US Immigration Offices Overwhelmed: Some Asylum-Seekers May Wait a Decade for Court Date

The US immigration system is facing long delays, with some asylum-seeking migrants who crossed through Mexico likely having to wait a decade before they can even get an appointment to appear before a judge. The delays stem from a change implemented two months after President Joe Biden took office, when Border Patrol agents began the long-abandoned practice of releasing immigrants quickly, on parole.

The change prevented overcrowding in docking centers as occurred in 2019, but the cost became evident when the Immigration and Customs Enforcement Service (ICE) officers designated to deliver the court summons could not keep up. As a result, some of the offices now tell migrants to return several years from now, and the work has reduced ICE’s ability to fulfill its traditional mission of enforcing immigration laws inside the United States.

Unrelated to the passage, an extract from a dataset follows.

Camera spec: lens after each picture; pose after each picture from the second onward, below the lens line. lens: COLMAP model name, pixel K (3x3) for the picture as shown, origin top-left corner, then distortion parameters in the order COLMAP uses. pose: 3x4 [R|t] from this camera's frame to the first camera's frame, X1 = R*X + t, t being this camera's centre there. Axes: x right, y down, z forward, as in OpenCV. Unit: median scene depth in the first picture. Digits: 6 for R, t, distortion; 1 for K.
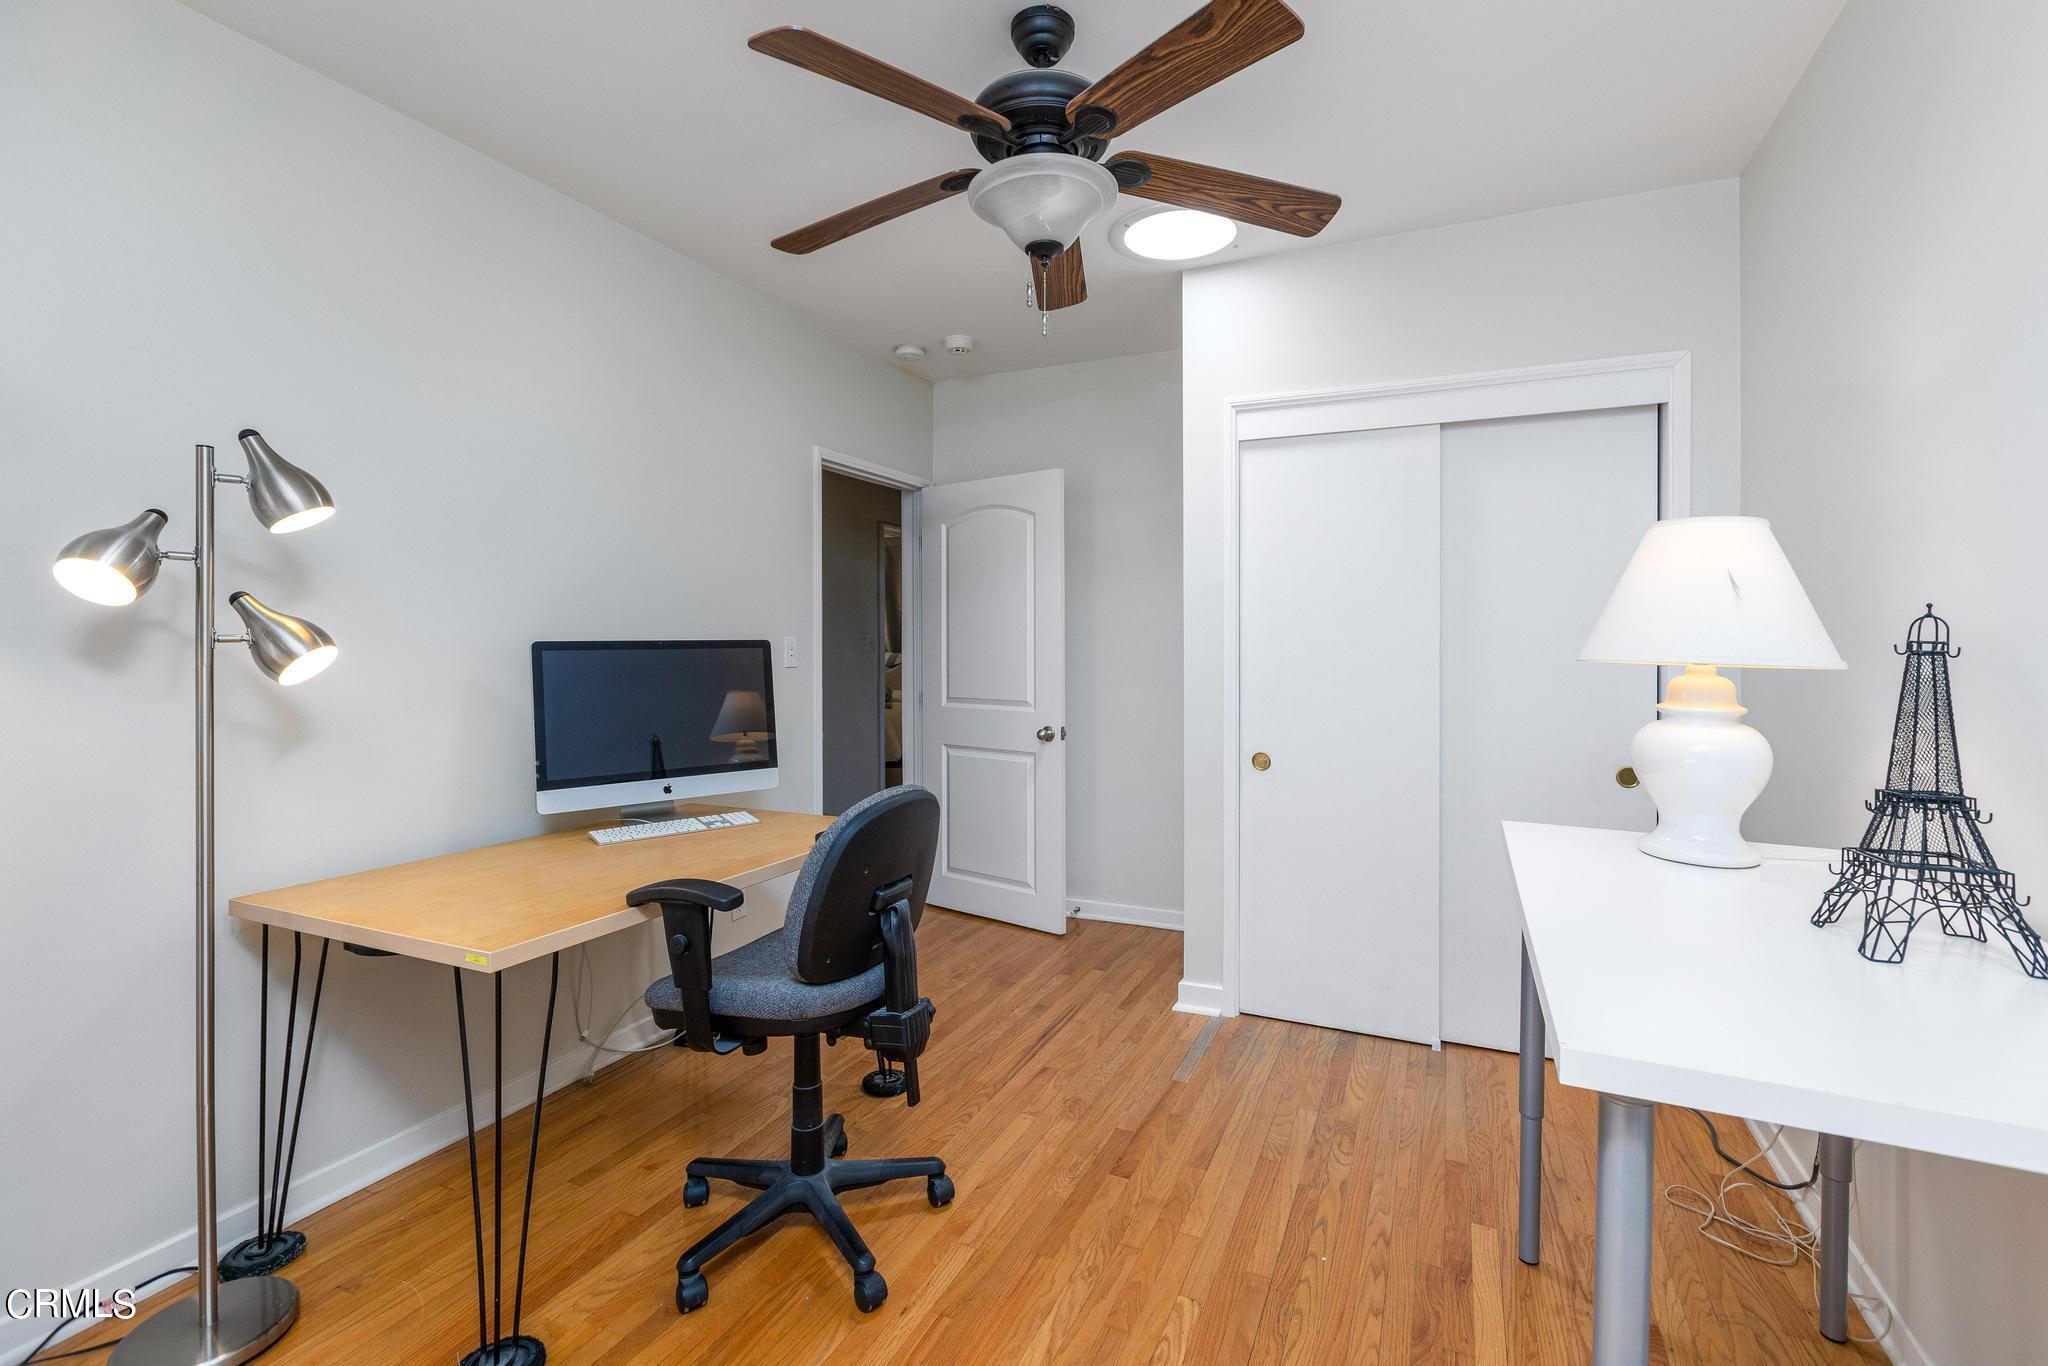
lens RADIAL K [[930.6, 0, 1025.0], [0, 930.6, 667.9], [0, 0, 1]] dist [0.000845, -0.000444]
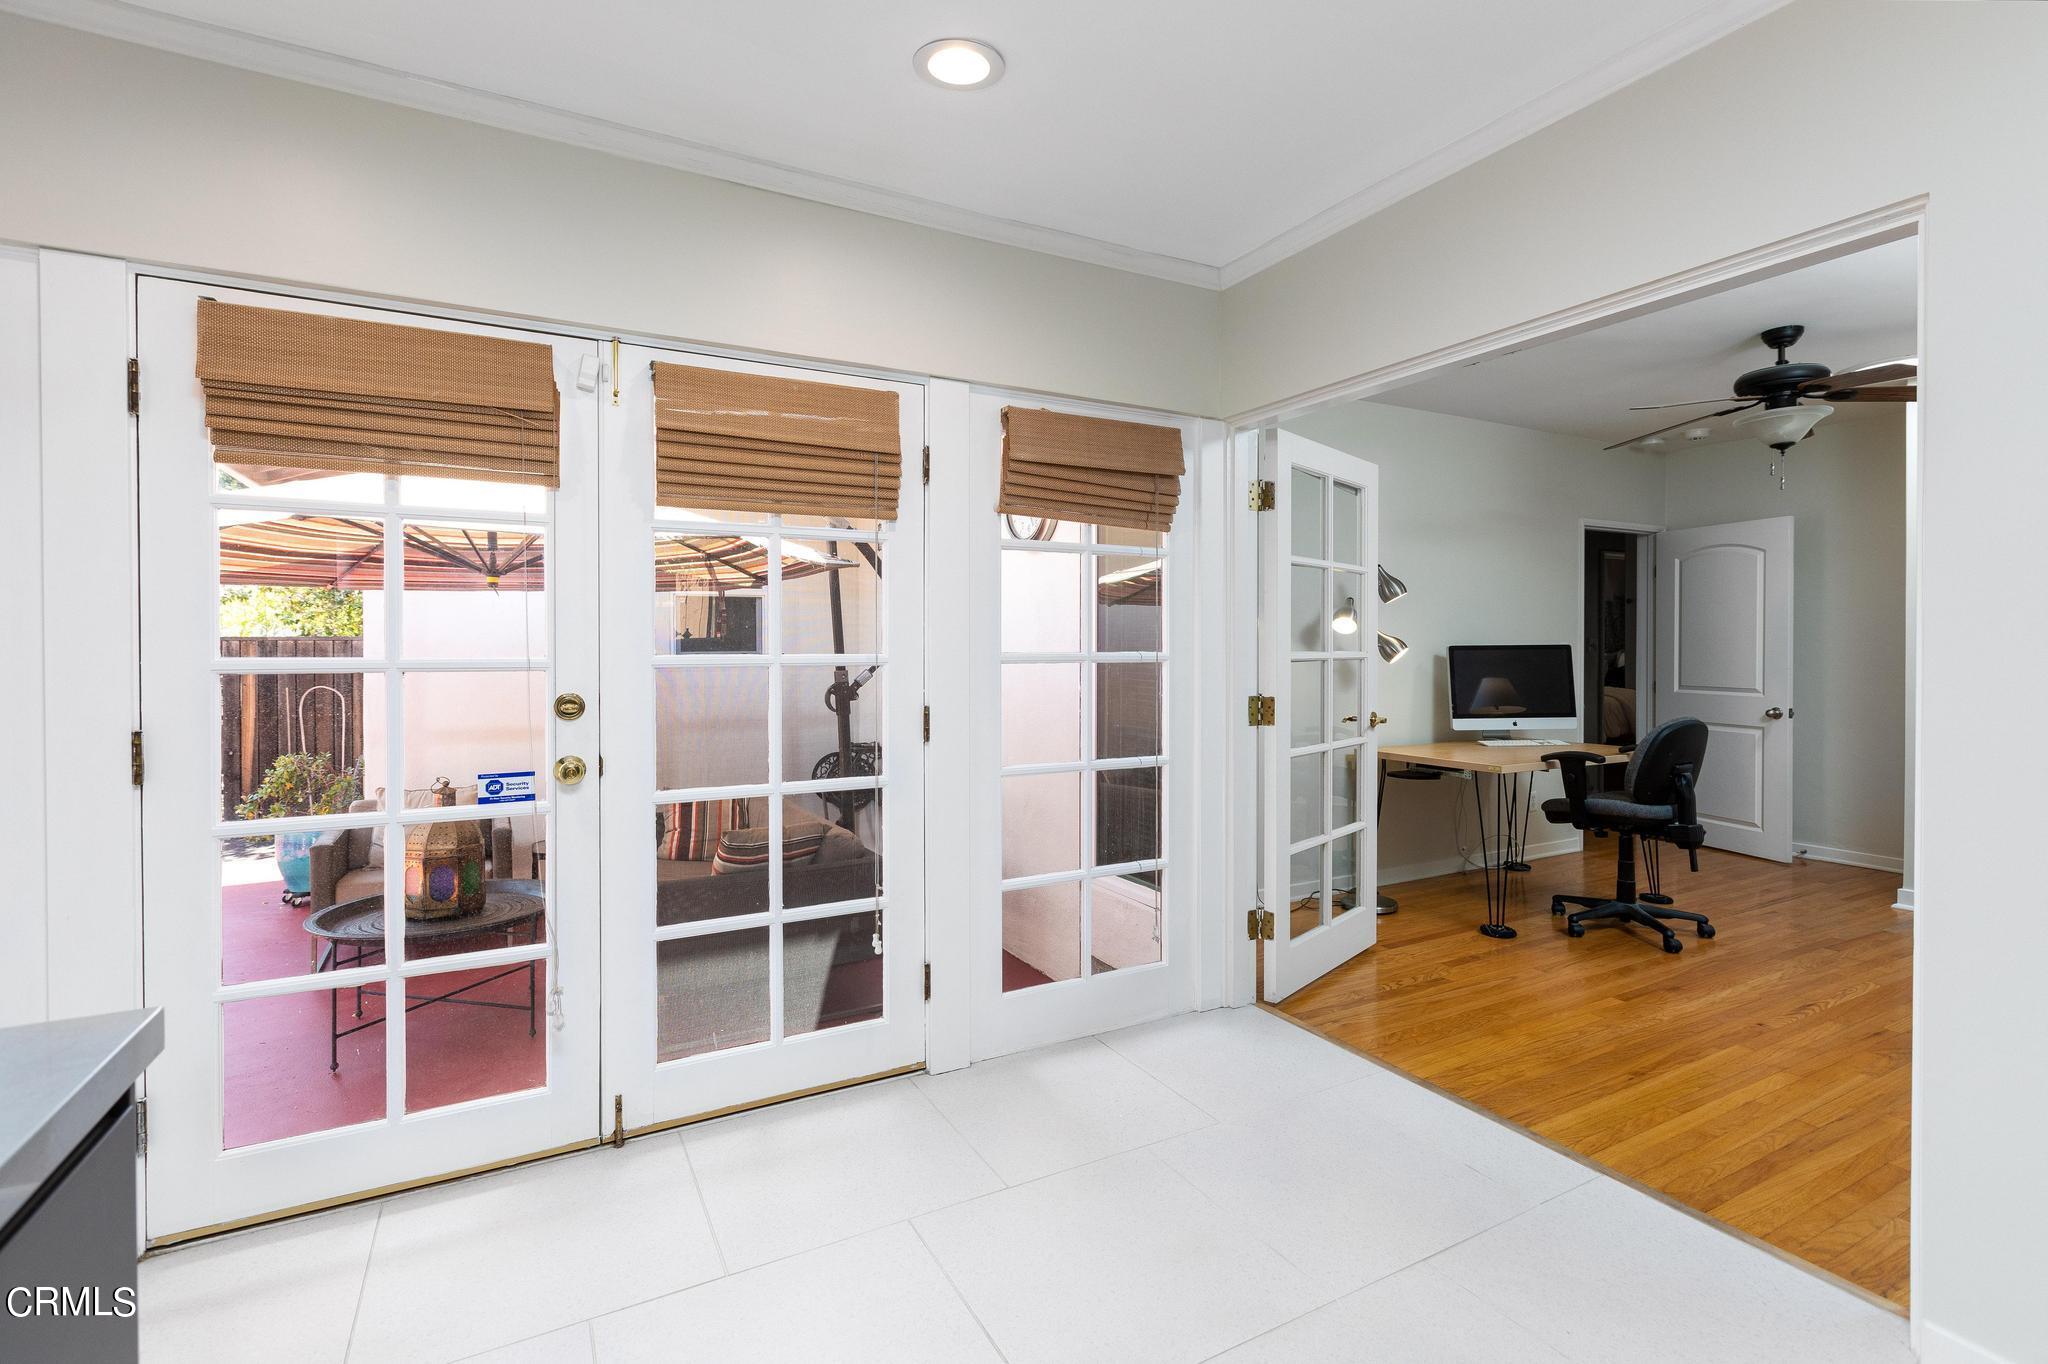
lens RADIAL K [[930.6, 0, 983.6], [0, 930.6, 668.2], [0, 0, 1]] dist [0.000845, -0.000444]
pose [[0.782713, 0.009907, -0.622303, -0.046873], [-0.012379, 0.999923, 0.000350, 0.025861], [0.622259, 0.007430, 0.782776, -1.013012]]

“Asylum system urgently needs top-down reform,” said Secretary of Homeland Security Alejandro Mayorkas. Johnson, acting director of ICE, told lawmakers that the agency wants to use online interviews to reduce 10-year waits and that it wants authority from Congress to issue electronic appointments. He added that increased funding would also go a long way to quickly clear the backlog of cases.

The delays are affecting different cities differently. In New York, ICE has instructed asylum seekers to return by March 2033, while in nine other cities—San Antonio, Miramar, Florida, Los Angeles, Jacksonville, Florida, Milwaukee, Chicago, Washington, Denver, and Mount Laurel, New Jersey—the wait is until March 2027.

Until then, the migrants in question will not even receive a court date, although they can live and work in the United States. After that, their cases will be processed by the immigration courts, a process that takes about four years and which in January suffered a backlog of 2.1 million cases, compared with 600,000 in 2017.